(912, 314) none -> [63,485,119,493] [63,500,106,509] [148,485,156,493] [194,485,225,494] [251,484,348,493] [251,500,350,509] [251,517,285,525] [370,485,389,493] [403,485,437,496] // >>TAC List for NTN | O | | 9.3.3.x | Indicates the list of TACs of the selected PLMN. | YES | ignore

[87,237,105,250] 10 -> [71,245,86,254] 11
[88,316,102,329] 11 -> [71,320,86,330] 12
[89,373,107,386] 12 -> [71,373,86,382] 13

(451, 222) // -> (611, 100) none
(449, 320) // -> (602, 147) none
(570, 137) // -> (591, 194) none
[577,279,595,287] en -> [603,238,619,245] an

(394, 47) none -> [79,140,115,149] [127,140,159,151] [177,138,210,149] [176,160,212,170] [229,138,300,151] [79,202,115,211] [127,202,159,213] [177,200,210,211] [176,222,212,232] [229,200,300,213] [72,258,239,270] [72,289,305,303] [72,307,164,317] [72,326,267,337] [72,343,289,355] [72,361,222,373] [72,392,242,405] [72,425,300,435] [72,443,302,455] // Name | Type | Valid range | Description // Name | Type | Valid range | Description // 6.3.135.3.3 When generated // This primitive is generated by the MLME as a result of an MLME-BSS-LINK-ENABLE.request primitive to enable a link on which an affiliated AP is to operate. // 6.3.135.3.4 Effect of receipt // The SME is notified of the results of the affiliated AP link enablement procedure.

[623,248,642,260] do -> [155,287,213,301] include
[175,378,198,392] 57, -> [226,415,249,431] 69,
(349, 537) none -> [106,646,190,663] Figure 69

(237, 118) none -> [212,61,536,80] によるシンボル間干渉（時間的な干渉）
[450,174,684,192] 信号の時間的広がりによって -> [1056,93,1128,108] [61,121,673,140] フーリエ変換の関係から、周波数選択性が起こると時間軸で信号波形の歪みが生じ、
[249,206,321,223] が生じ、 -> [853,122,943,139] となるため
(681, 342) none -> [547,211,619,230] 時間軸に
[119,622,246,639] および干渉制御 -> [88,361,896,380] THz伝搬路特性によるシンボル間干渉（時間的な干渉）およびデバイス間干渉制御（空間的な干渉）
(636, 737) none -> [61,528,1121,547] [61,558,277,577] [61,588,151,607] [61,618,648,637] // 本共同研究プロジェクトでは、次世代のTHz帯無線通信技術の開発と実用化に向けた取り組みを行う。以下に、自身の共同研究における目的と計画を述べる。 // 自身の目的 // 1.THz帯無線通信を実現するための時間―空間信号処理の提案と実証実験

EXERCISE DETAILS: Throughout the listing above, count the lines where the word "none" appears, then reply with that count and no other words.

ANSWER AREA: 9